Willi’s Leben hatte in der Tiefkühltruhe begonnen. Sein Urheber Samuel, registriert unter der Ziffer 75-4B43X-14, Blutgruppe A positiv, Jahrgang 1975 und damals bei guter Gesundheit, wollte sich einen neuen Discman kaufen, hatte aber zu wenig Geld dafür, da er noch Student war, im vorletzten Semester, am anorganisch-chemischen Institut der Zürcher Universität.
Als er eines Abends durch die binäre Kanalisation des Internets strick, stiess er auf die Website des gynäkologischen Instituts zu Homberg, das zwecks Samenspende eben solche Männer wie ihn suchte. Schön und klug sollten sie sein.
Samuel legte sich eine nette Erklärung zurecht, denn eine solche musste er als Spendewilliger abgeben, hielt es aber unter den gegebenen Umständen für vernünftig, den Discman zu verschweigen. Einige Tage nach der Entdeckung dieser famosenGeldquelle sass er als Nr. 75-4B43X-14 in einem Spenderkämmerchen, mit einem Pornoheft auf den Knien, und hebelte wie benebelt an sich herum, bis er unter kurzem Ah! und Oh! den halben Willi zusammen mit zahlreichen anderen halben Kollegen in das bereit stehende Fläschchen spritze. Hätte Willi schon denken können, er hätte sich gewundert, warum er nicht in einem dunklen, warmen Schoss gelandet war.
Da lag er nun, klebrig und weisslich, gut verschlossen, gut verschlossen und umgeben von Stickstoffschwaden, und verharrte reglos und eingefroren in der Abteilung für Kryokonservierung des Instituts zu Homberg.
Die Zeit verging, Samuel schloss sein Studium ab und wurde froh, den Discman hatte er mittlerweile dem pubertierenden Sohn seines Bruders geschenkt, im Land wurden Wahlen abgehalten, das Fernsehprogramm lief weiter und die Sonne würde auch am Morgen jenes Tages aufgehen, da jemand beschliessen würde, den eingefrorenen Willi doch noch einem dunklen, warmen Schoss zuzuführen.
Gerda, 35-jährig, ihres Zeichens kaufmännische Angestellte in einer erfolgreichen Kosmetikproduktefirma, standesamtlich getraut im Jahren 1996, just in jenem Jahr, da das eidgenössische Musikfest in Interlaken abgehalten wurde, wollte nun endgültig etwas unternehmen, um das seit vier Jahren bereit stehende Kinderzimmer doch noch mit einem Kind zu bereichern, bevor darin kein Platz mehr sein würde. Sie begag sich mit ihrem Mann, 40-jährig, seines Zeichens Unternehmer in dritter Generation, mit eindeutig negativem Spermiogramm, den sie nach endlosen Diskussionen zu diesem Schritt hatte bewegen können, auf den Weg ins gynäkologische Institut zu Homberg.

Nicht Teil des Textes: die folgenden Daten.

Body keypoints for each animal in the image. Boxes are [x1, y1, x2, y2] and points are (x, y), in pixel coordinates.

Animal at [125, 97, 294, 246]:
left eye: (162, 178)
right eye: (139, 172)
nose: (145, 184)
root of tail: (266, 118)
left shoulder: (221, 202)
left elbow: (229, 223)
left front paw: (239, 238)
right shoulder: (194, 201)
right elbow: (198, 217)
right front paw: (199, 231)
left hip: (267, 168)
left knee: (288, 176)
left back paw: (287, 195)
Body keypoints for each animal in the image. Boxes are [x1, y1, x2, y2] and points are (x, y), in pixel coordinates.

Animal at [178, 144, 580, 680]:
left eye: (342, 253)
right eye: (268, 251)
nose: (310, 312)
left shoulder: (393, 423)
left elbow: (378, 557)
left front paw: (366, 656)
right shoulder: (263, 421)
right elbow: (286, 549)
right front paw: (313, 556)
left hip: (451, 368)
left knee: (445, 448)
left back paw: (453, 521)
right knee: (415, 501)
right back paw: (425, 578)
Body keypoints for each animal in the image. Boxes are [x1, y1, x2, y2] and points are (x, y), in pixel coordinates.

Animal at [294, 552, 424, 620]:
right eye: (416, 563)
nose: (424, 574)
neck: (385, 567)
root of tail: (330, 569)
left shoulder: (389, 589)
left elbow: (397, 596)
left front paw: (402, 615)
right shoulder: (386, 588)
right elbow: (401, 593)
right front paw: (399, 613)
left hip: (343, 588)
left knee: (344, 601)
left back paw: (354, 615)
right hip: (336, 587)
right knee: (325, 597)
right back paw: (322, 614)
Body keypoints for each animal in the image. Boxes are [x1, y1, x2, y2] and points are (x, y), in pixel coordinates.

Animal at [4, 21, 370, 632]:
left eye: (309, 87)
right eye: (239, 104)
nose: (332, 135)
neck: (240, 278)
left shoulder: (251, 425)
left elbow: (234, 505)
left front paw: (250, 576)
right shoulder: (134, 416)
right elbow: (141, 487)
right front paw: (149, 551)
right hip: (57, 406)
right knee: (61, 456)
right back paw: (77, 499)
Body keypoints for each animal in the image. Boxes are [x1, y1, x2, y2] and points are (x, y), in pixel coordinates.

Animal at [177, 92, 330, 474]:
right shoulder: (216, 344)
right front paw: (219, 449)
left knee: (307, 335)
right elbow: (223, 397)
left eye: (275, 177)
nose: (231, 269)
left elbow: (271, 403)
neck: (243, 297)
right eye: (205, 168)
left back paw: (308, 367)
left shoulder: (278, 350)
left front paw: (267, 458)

Das Paar fand sich im Institut ein, gelegen an erholsamer lage im Zürcher Oberland, am Rande eines Mischwaldes, mit grosser Wiese und einem Teich, blätterte versonnen im Spenderverzeichnis und entschloss sich gemeinsam für die Nr. 75-4B43X-14. Das schien ein strammer Jüngling gewesen zu sein, blond und intelligent. Gerda unterzog sich den einschlägigen Untersuchungenm, sie erwies sich als fruchtbar, die Zeit nahm ihren Lauf und das Verfahren auch.
Der halbe Willi wurde aus seiner tiefgefrorenen Kryokonserve befreit, mit einer winzigen Pipette von seinen Ejakultaskommilitonen getrennt und unter ein Mikroskop geführt, aus dem ihn ein ungeheuer grosses Auge anglotzte, unter dessen wachsamen Blicken er mit seiner anderen Hälfte zusammen geführt wurde. Willi erkannte sich gleich, machte sich an die Arbeit, drang in sich hinein, befruchtete sich selber und legte auch bald darauf mit der Zellteilung los.

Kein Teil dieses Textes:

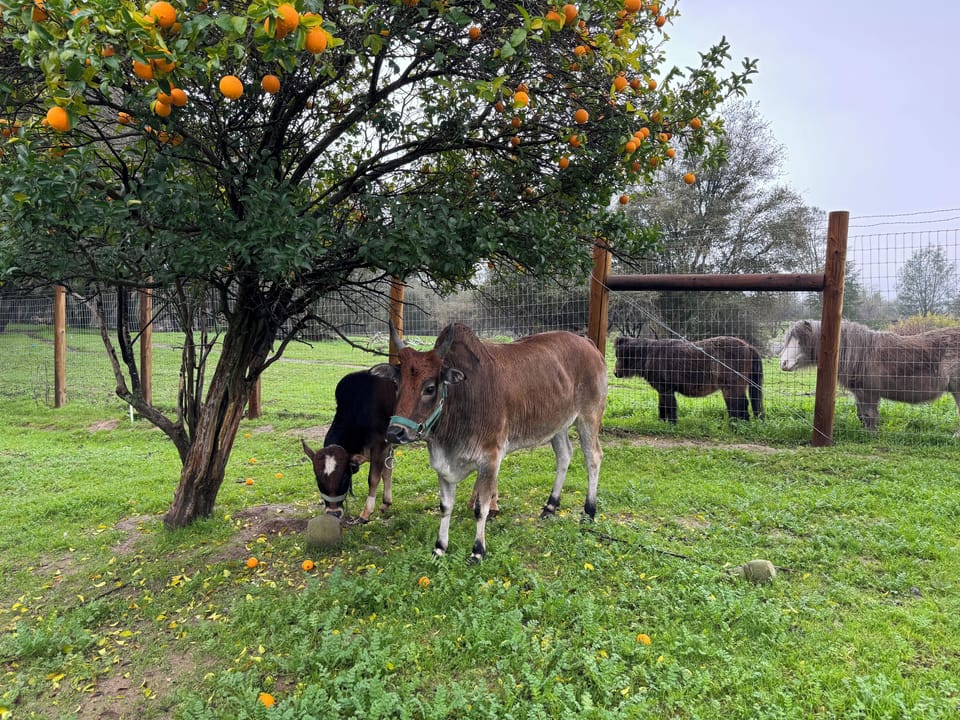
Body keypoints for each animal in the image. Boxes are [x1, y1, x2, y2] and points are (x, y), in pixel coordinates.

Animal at [301, 370, 396, 524]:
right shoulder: (388, 446)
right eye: (318, 479)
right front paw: (386, 503)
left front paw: (365, 513)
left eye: (345, 477)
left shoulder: (381, 444)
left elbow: (374, 478)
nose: (333, 513)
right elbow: (387, 472)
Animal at [371, 322, 607, 563]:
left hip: (589, 416)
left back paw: (589, 512)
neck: (462, 398)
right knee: (564, 456)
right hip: (558, 425)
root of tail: (588, 343)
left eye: (429, 388)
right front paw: (440, 547)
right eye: (397, 385)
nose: (395, 432)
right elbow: (445, 506)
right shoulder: (443, 464)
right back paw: (550, 506)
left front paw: (477, 550)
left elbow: (481, 507)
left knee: (593, 458)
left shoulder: (490, 459)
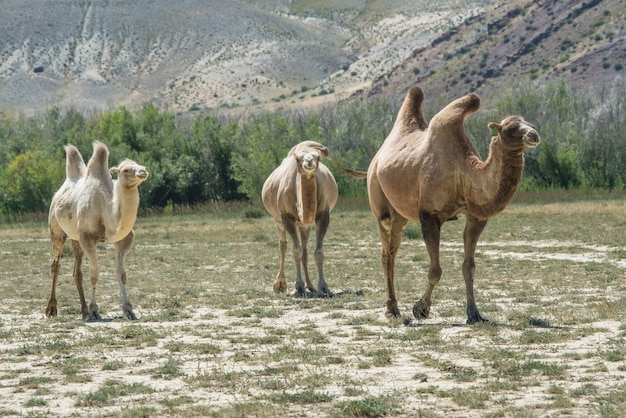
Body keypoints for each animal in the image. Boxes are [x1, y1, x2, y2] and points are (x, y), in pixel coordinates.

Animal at [46, 142, 149, 322]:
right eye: (125, 170)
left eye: (140, 165)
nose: (143, 172)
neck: (106, 210)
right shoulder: (87, 238)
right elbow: (94, 273)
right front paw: (94, 310)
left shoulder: (125, 238)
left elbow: (121, 273)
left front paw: (128, 310)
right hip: (56, 231)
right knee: (56, 265)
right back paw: (52, 309)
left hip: (75, 238)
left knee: (77, 272)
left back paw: (83, 311)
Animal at [260, 141, 338, 298]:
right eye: (297, 159)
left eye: (318, 158)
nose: (309, 161)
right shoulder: (286, 217)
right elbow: (296, 251)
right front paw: (299, 287)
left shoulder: (323, 215)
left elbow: (318, 252)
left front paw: (323, 287)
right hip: (278, 220)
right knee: (283, 245)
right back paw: (280, 284)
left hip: (304, 225)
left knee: (305, 250)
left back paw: (311, 286)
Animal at [348, 86, 540, 324]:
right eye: (511, 128)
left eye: (529, 123)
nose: (534, 135)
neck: (463, 173)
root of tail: (375, 160)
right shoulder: (429, 215)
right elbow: (435, 271)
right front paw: (420, 309)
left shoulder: (476, 216)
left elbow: (469, 267)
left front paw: (474, 314)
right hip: (378, 195)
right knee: (386, 251)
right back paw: (391, 309)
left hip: (401, 215)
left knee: (393, 249)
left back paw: (394, 306)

Wie geplant, brütete er die ersten vier Tage in einem Kulturschälchen im Brutkasten und wurde danach umgetopft. In Gerdas Schoss fand er eine neue Heimat, wuchs heran und drängte sich einige Monate später durch den engen Geburtstkanal in die Welt.

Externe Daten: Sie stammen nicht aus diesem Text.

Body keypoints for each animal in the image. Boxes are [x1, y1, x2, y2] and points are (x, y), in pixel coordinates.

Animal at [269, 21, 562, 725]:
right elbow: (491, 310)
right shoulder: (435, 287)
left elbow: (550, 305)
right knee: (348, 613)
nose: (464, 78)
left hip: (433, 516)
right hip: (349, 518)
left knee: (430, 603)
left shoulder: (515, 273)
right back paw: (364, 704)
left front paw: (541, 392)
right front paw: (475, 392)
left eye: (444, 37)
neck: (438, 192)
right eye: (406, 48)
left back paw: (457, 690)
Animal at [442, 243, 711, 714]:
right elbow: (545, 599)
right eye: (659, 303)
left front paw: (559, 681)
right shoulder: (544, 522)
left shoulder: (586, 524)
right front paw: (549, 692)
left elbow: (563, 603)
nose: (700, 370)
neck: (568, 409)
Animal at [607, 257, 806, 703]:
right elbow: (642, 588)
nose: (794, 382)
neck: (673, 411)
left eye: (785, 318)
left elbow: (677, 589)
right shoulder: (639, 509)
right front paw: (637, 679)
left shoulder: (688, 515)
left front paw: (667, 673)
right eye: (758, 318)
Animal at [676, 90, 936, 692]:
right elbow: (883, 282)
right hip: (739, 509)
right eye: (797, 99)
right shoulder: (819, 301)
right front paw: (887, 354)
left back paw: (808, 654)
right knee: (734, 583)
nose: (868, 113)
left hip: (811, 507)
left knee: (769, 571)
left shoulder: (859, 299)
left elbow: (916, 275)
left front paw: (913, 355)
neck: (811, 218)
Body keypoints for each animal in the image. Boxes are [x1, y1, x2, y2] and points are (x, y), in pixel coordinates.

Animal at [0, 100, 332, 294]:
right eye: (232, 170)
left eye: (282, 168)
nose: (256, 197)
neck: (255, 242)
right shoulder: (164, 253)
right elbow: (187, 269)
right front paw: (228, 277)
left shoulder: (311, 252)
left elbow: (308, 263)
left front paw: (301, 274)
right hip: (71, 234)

„B43“, stotterte Gerda’s Mann sichtlich erregt. „X …, Ixi …, mein … Sohn.“
An einem Dienstag bezog der ganze Willi das füpr ihn vorgesehene Zimmer in der Wohnung von Gerda und ihrem Ehemann. Die Börse schloss uneinheitlich mit einem leichten Plus von 0,2 Prozent, der Abendverkehr bewegte sich mit der Melancholie eines Dog Eye View Song, Regen lag in der Luft.